North American Mortgage, facing a lean winter for originations, is digging in.

Against a backdrop of low levels of originations and sharp price competition, the company recently sold $1 billion of servicing rights on conventional mortgages. That brought the company's servicing portfolio to $14 billion, a 6% drop from the level a month before.

"Prices are really high right now," said Terrance G. Hodel, president of the Santa Rosa, Calif. mortgage bank. "If somebody wants to pay me a great price, I'll sell."

With servicing prices robust and originations a drain, North American's response may be typical of independent mortgage companies' views.

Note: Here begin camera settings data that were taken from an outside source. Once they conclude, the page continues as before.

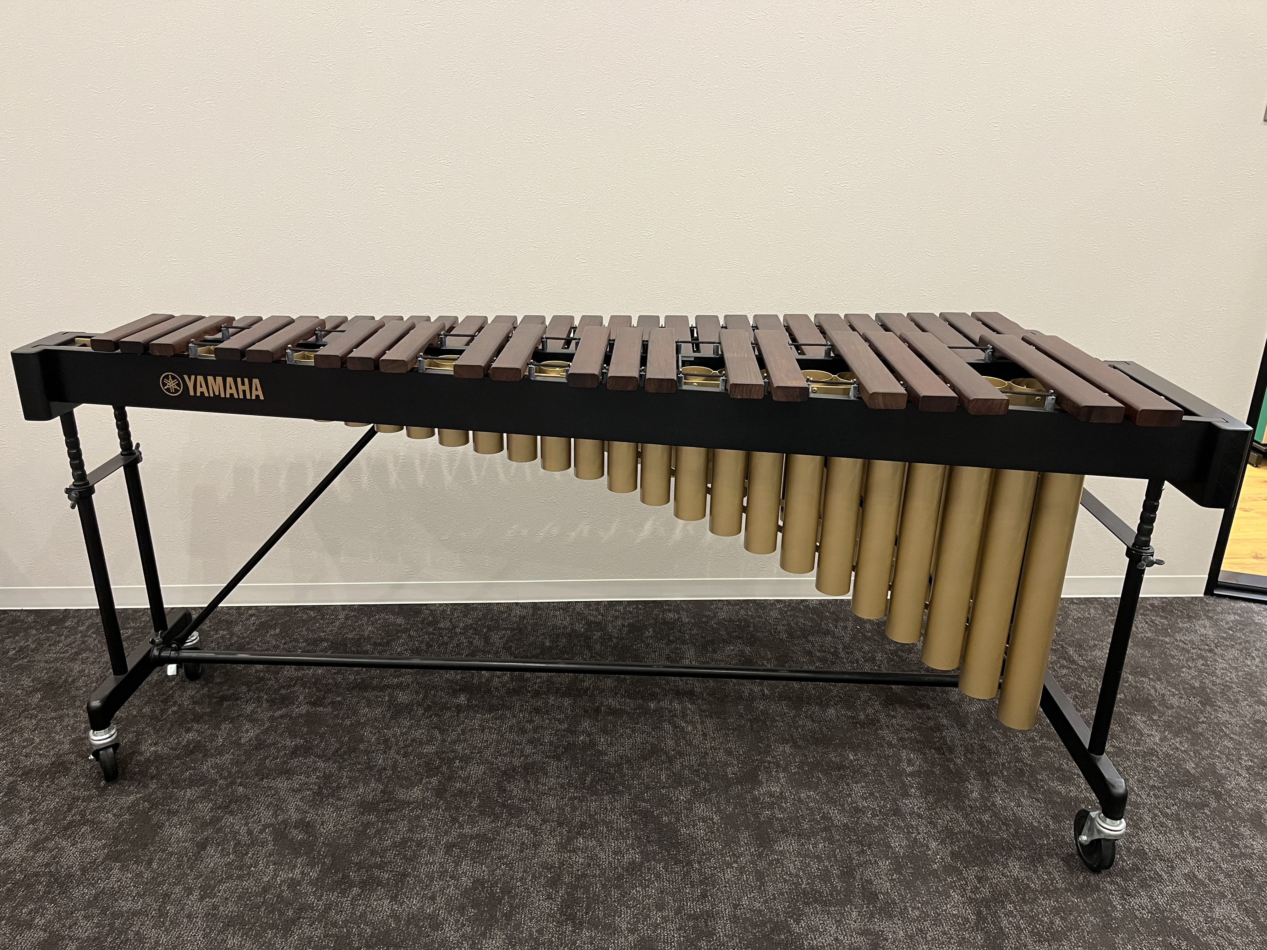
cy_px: 475
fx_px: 952
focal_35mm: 26
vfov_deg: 53.1
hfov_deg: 67.3
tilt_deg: -21.1
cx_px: 634
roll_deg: -0.8
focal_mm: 5.1
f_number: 1.6
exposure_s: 1/60
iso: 200
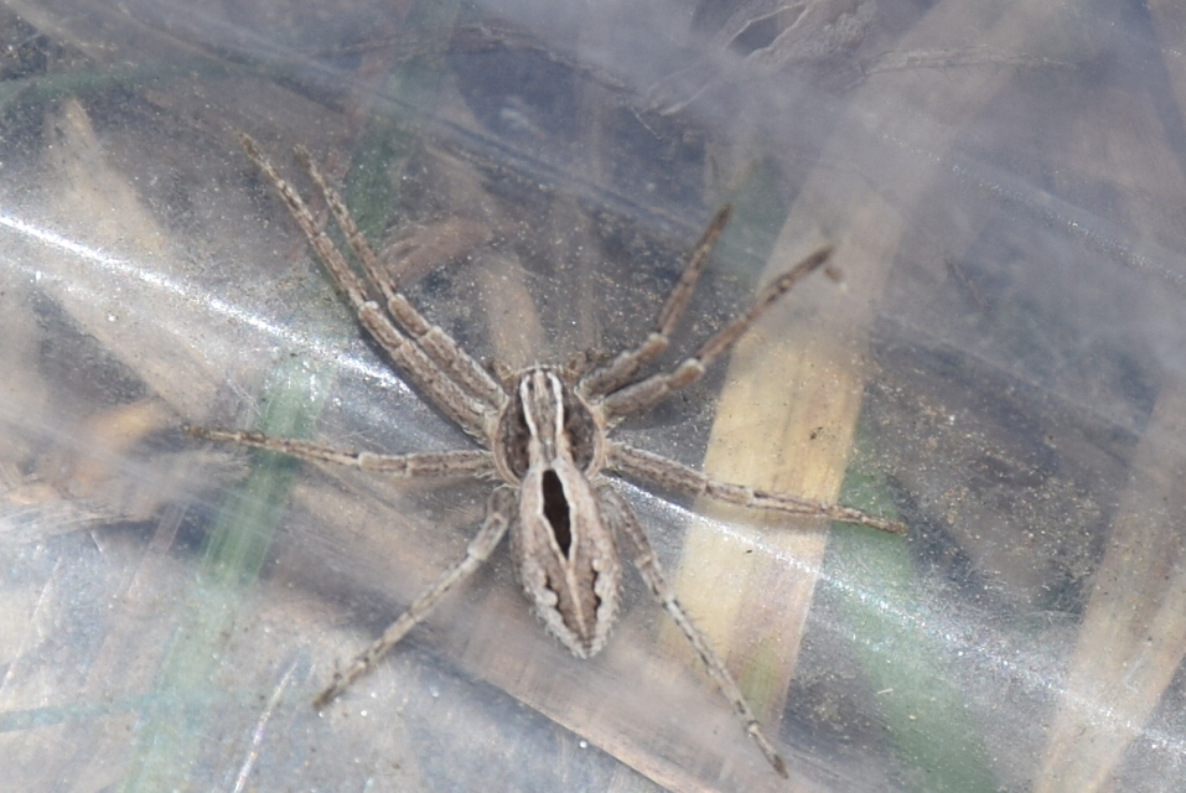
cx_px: 593
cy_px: 396
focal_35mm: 210
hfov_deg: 9.8
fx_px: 6924
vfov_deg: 6.6
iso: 100
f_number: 10
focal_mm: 140
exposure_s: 1/160
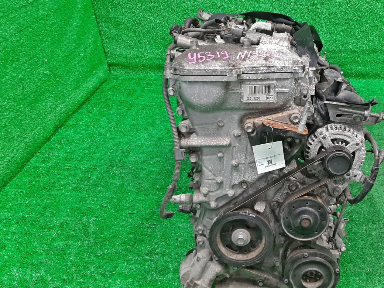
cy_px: 158
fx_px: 399
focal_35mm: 36
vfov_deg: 39.6
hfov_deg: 50.4
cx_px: 257
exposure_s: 1/50
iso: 183
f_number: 1.7
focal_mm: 3.93
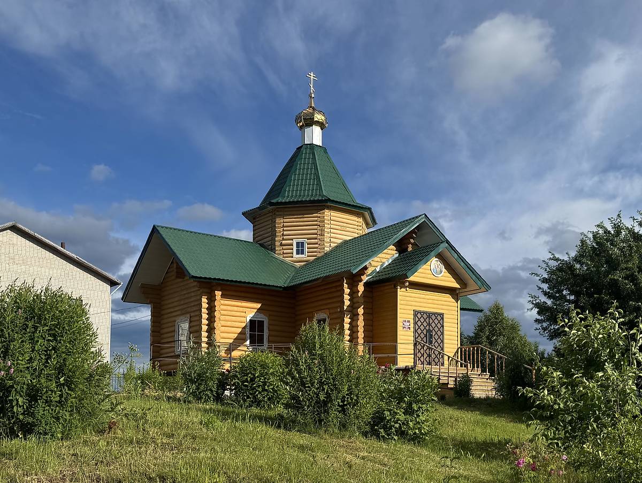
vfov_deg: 56.9
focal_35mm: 24
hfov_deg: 71.5
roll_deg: +0.9
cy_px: 242
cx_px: 321
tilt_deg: +11.1
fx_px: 446
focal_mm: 6.76
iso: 80
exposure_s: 1/5348
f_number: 1.78
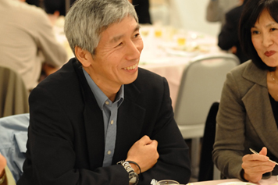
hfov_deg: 22.6
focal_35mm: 90
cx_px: 127
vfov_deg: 15.2
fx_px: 695
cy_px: 90
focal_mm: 50
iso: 2000
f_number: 2.8
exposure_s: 1/100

Certainly Mr. Hodel talks like a man who could get out of servicing entirely, "We don't have any love affair with servicing," he said in a recent interview. "Servicing is an interest-only strip with problems."

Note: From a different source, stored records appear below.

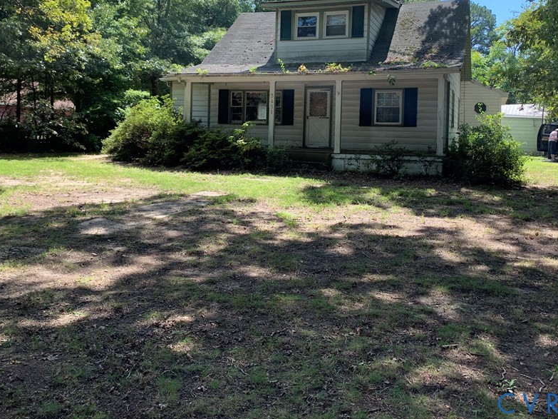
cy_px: 148
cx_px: 279
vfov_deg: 41.4
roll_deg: -1.9
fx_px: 548
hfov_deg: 54.0
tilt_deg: -1.3
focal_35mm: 34
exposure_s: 1/474
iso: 25
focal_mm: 4.25
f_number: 1.8
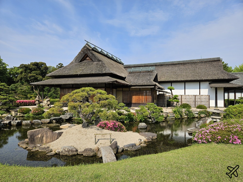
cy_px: 91
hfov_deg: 73.9
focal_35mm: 23
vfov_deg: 58.9
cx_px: 122
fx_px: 161
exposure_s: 1/2436
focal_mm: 5.4
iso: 25
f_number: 1.8
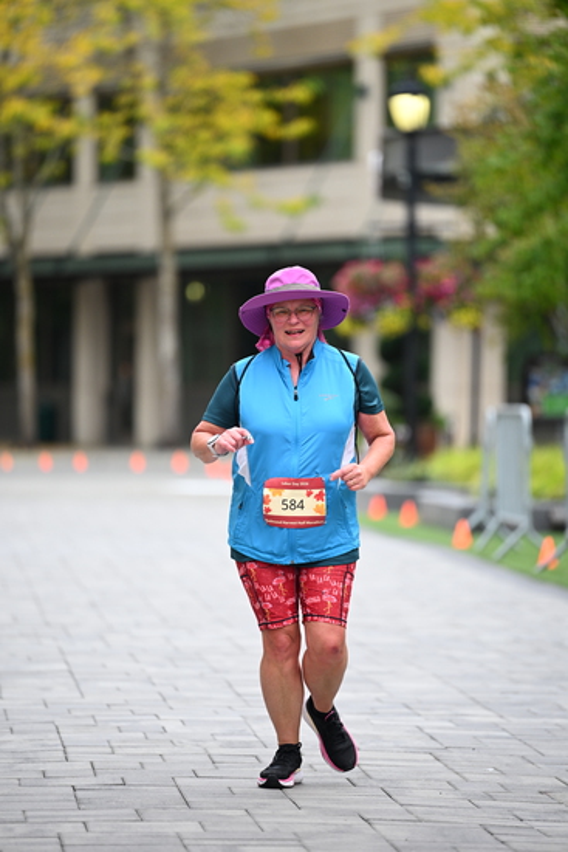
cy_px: 426
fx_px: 4730
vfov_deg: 10.3
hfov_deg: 6.9
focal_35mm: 200
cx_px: 284
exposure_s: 1/1600
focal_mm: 200
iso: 640
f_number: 2.8
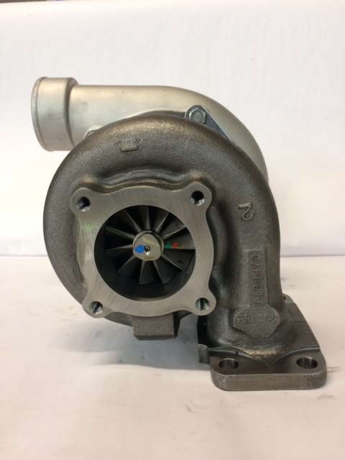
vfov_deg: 61.7
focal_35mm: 29
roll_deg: +2.3
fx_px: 385
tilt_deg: -13.2
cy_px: 230
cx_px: 172
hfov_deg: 48.2
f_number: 2.2
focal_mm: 4.15
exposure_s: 1/33
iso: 80
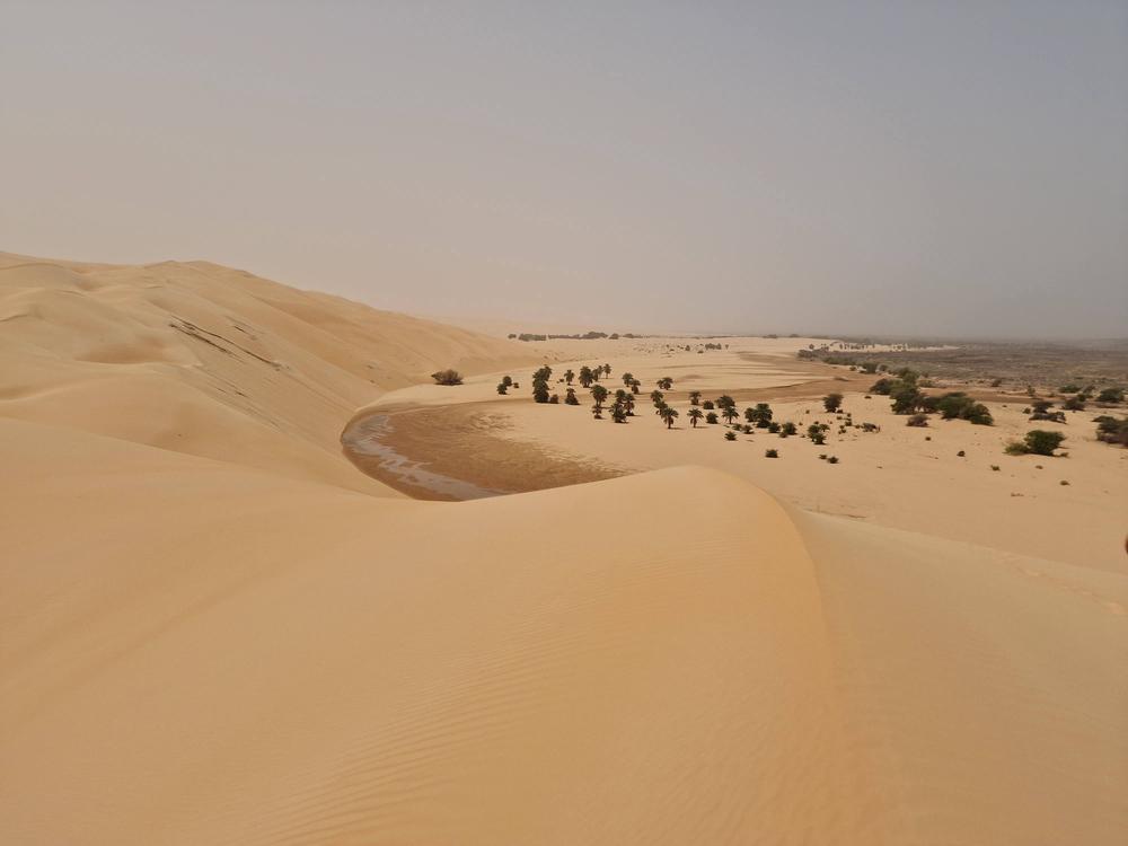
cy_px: 423
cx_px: 564
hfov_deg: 73.9
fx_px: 749
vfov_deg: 58.9
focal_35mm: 23
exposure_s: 1/4736
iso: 50
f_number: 1.8
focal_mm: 6.4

"I get a 9% pretax return from servicing. That's good, but I can get pretty close to that with a Treasury bill," he said, adding that money invested in T-bills is not subject to prepayment if interest rates drop.

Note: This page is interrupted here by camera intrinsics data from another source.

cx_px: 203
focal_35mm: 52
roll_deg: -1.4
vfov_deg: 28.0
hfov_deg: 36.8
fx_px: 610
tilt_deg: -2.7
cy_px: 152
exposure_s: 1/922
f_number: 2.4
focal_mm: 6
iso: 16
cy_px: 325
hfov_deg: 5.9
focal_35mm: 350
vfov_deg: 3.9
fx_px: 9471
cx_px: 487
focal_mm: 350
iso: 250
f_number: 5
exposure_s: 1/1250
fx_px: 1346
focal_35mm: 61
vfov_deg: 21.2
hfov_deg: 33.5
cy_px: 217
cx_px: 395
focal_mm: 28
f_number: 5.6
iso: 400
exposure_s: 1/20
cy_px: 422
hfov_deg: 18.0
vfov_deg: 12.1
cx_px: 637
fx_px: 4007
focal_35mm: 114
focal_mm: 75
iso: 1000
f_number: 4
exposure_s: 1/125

This stance is a far cry from those taken by many privately held or publicly traded mortgage banks a year ago.

At that time, many medium-size mortgage lenders were keen to build servicing portfolios to at least $10 billion, in order to achieve economies of scale and also to get debt ratings that would allow for less-expensive warehouse borrowings.

Now most of the independents, such as Arbor National Holdings and Plaza Home Mortgage, are gone, purchased by one bank or another. North American, then, is somewhat unusual in that it is large but nowhere near as big as the top-tier servicers.

So does this put North American at a disadvantage? Will the company need to grow servicing?

"Its an open question what size you need to be efficient," said Mr. Hodel, "I wouldn't want to be at $10 billion, but I'm not convinced that efficiencies go on forever."

"I think they will take advantage of the record prices for servicing so long as it doesn't drag down their unit costs for the whole portfolio," said Michael Corasiniti, an analyst at Alex. Brown & Sons.

One bright point, according to Mr. Hodel, is that the competitive atmosphere seems to be improving. The flatter yield curve is driving more borrowers into fixed-rate loans, he said, and thrifts are taking a less aggressive stand on starting rates.